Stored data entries
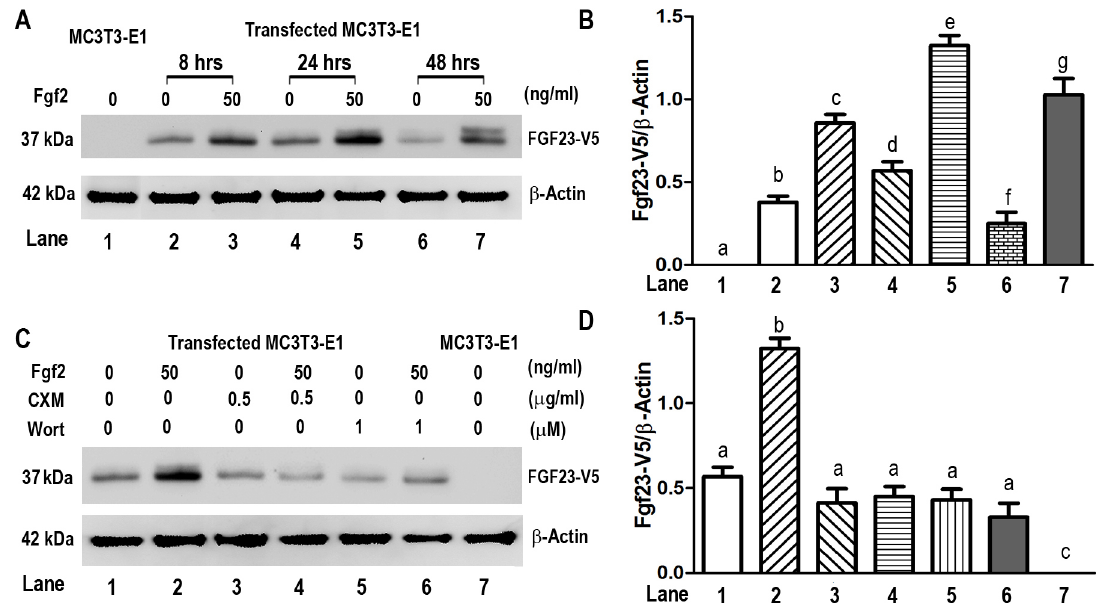
Figure 6. Translational control of human FGF23-V5 protein expression by FGF2 via FGFR1 signaling pathway. MC3T3-E1 cells were co- transfected with pcDNA3.1- FGFR1 expression plasmids and human pcDNA3.1-FGF23-V5-His expression plasmids and treated with different drugs as described in Material and Methods. (A and B) Time-dependent stimulation of human FGF23-V5 protein expression by recombinant FGF2 (50 ng/ml); (C and D) Effect of PI3K inhibitor Wortmannin (Wort) and protein synthesis inhibitor Cycloheximide (CXM) on FGF2-induced human FGF23-V5 protein expression. Both Wortmannin and Cycloheximide completely blocked FGF2-induced FGF23 protein increase. Data are expressed as the mean 6 S.D. from triple three independent experiments. Values sharing the same superscript in different groups are not significantly different at P ,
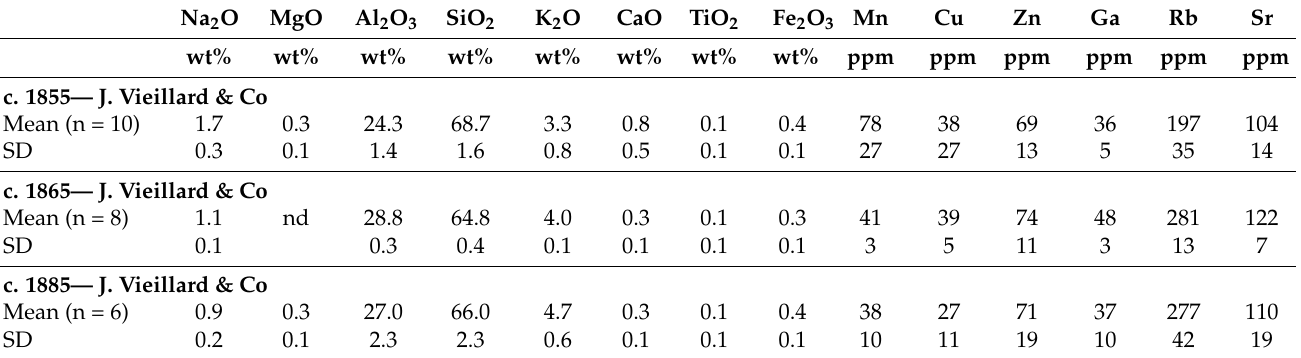
Table 4. The average chemical composition and standard deviation of the ceramic’s body, measured by PIXE analysis (wt% normalized to 100%). The data are the average over at least two analyses taken in different areas of the ceramic bodies. SD = standard deviation; nd = non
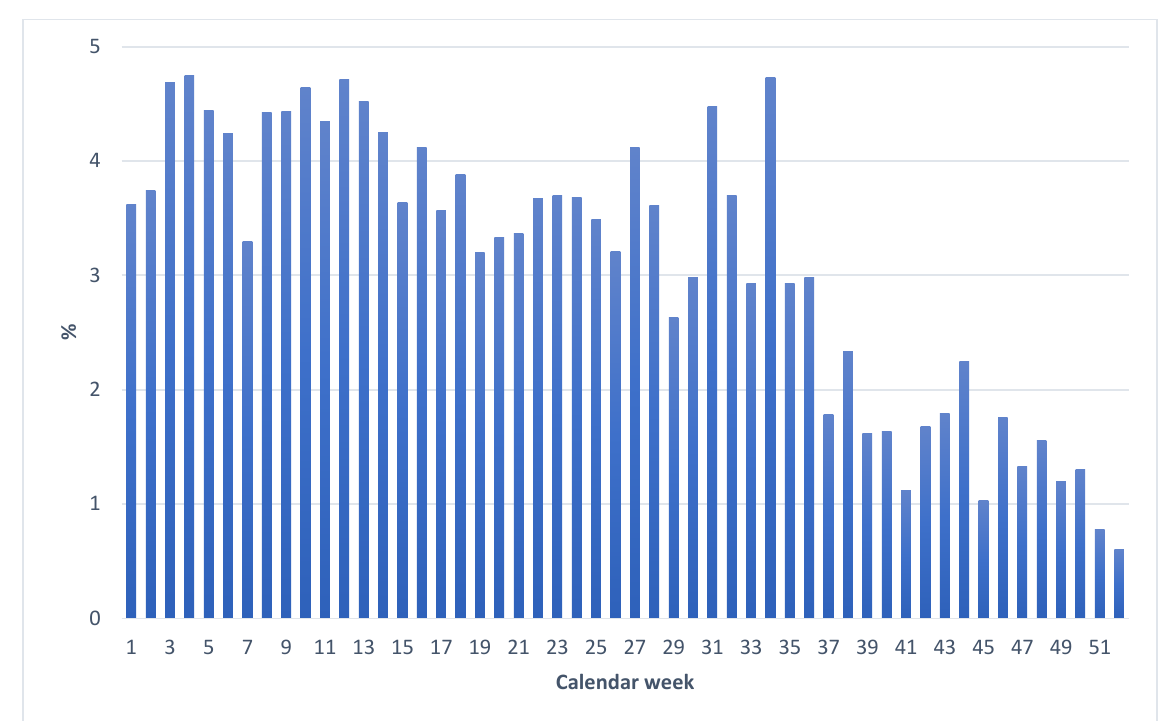
Figure 2. Proportion of cases (%) involving inpatient treatment among the reported cases in the respective calendar weeks of 2021.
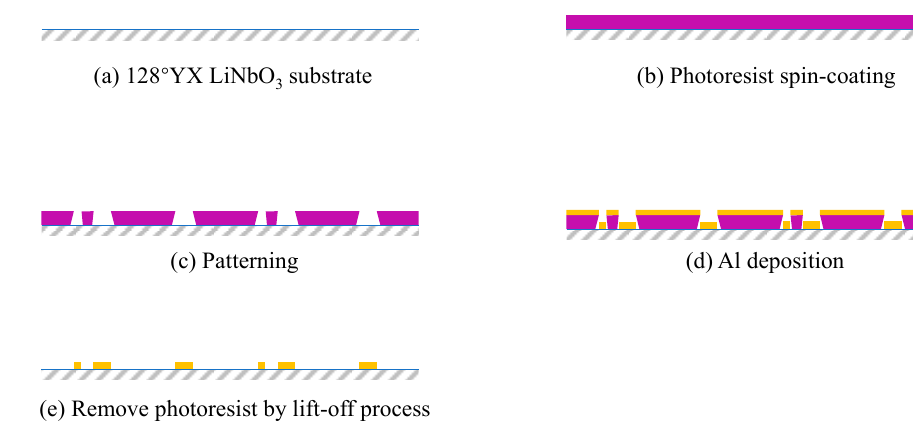
Figure 7. Fabrication procedure for a test device.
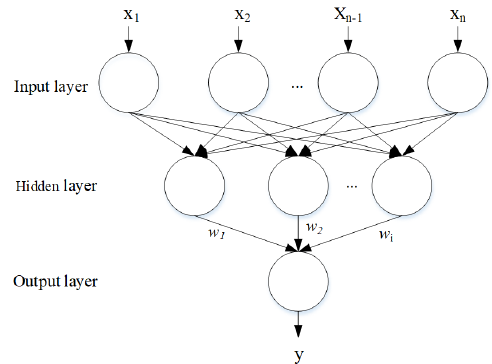
Fig. 1 RBF neural network. RBF, radial basis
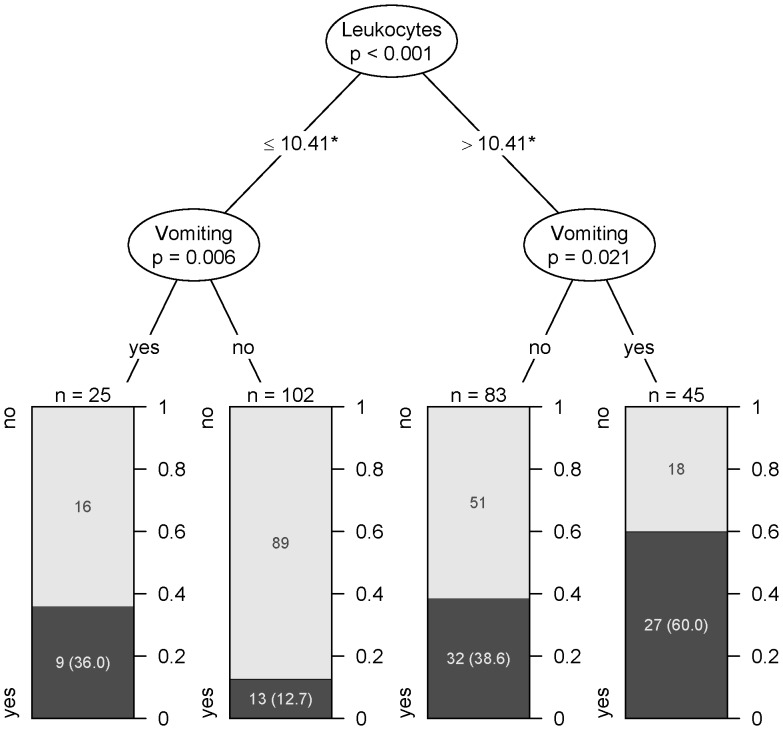
Decision tree allowing classification of patients with HUS (dark) and without HUS (bright).* cells /cubic mm.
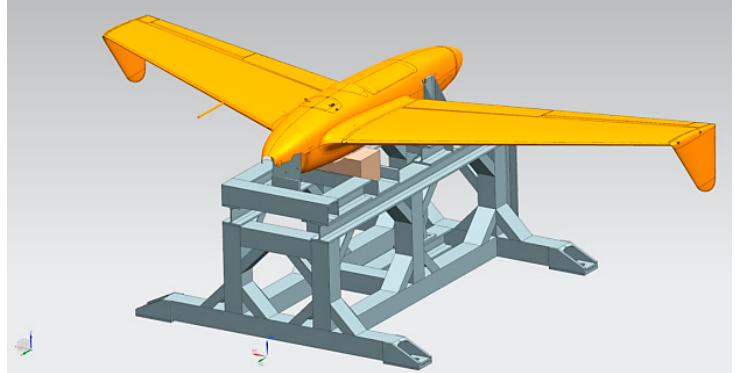
Figure 11. Test bed for static loading ground test configured for aerodynamical loads representation.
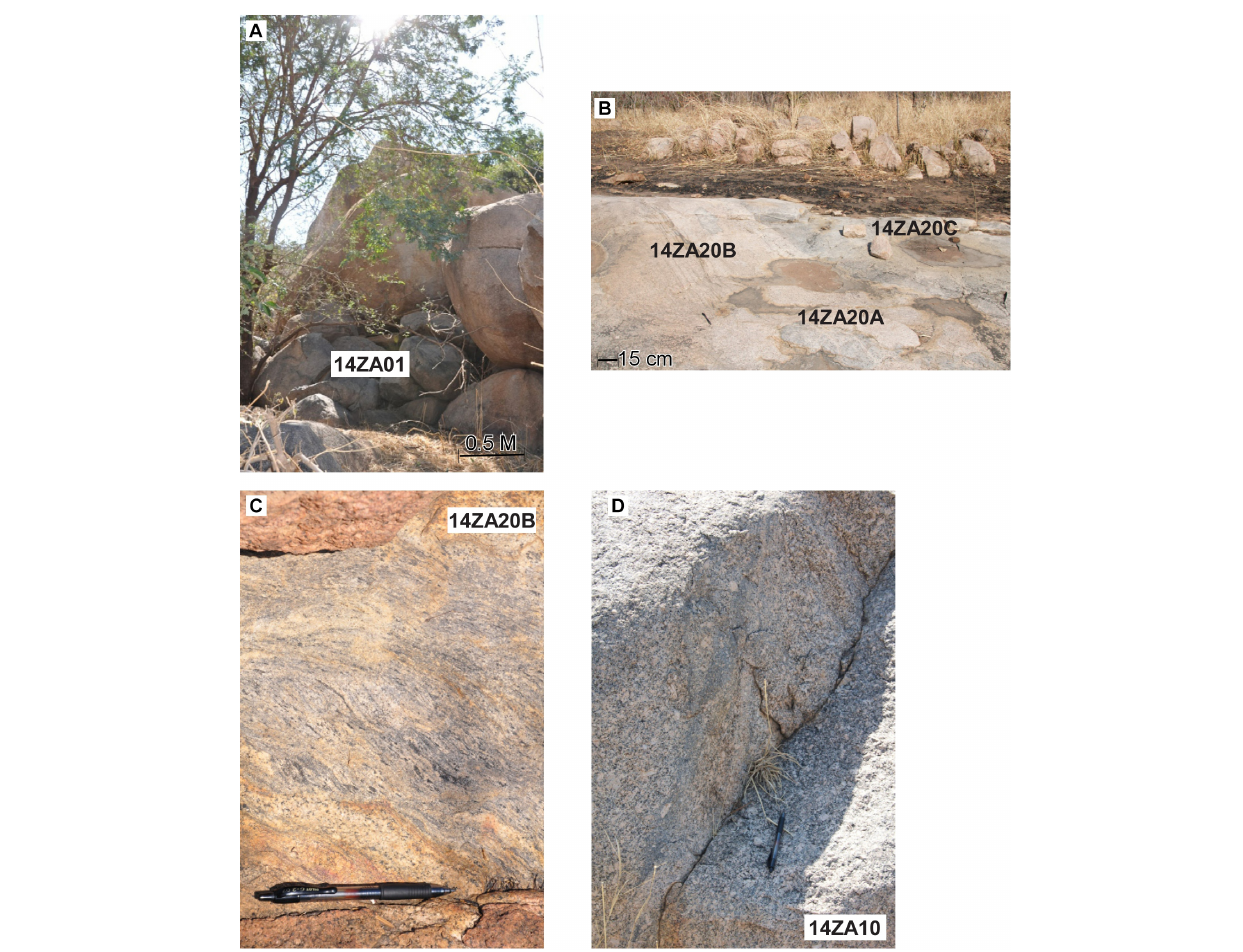
FIGURE 4 | (A) Field photograph of the ∼ 570 Ma post-collisional granites west of Mongo. Field photographs of ∼ 560 Ma post-collisional granites west of El Hidjer (B,C) and near Zan (D)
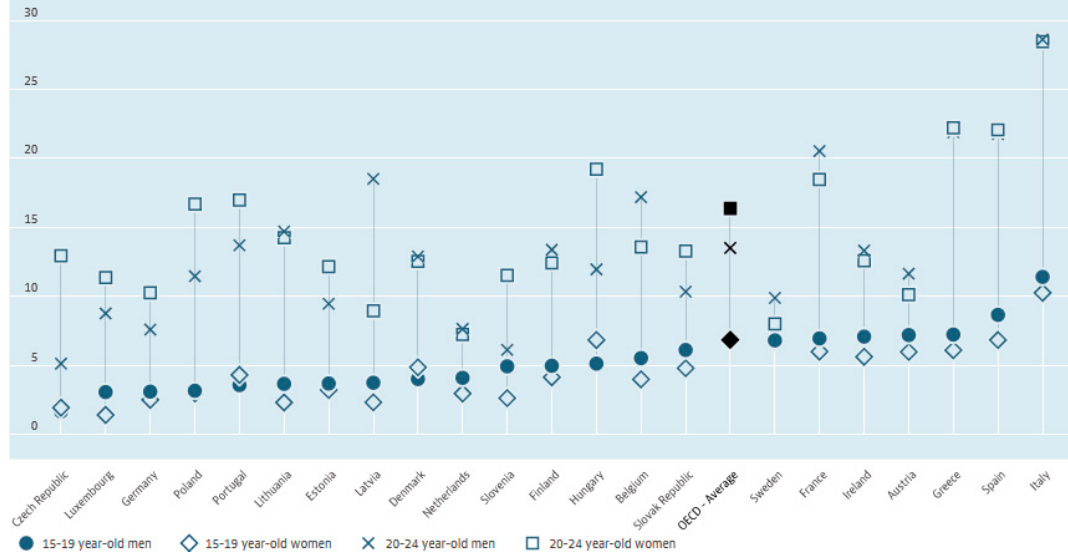
Figure 2. Youth not in employment, education, or training in 2019 by age group and gender. Source: OECD (2021a).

# WHAT TO WORK ON:
The copy should hold only the lines from the one with "Figure 11. Test" through the one with "FIGURE 4 | (A)", exactly as they stand above. Leave out the pictures.

# EXPECTED OUTPUT:
Figure 11. Test bed for static loading ground test configured for aerodynamical loads representation.
FIGURE 4 | (A) Field photograph of the ∼ 570 Ma post-collisional granites west of Mongo. Field photographs of ∼ 560 Ma post-collisional granites west of El Hidjer (B,C) and near Zan (D)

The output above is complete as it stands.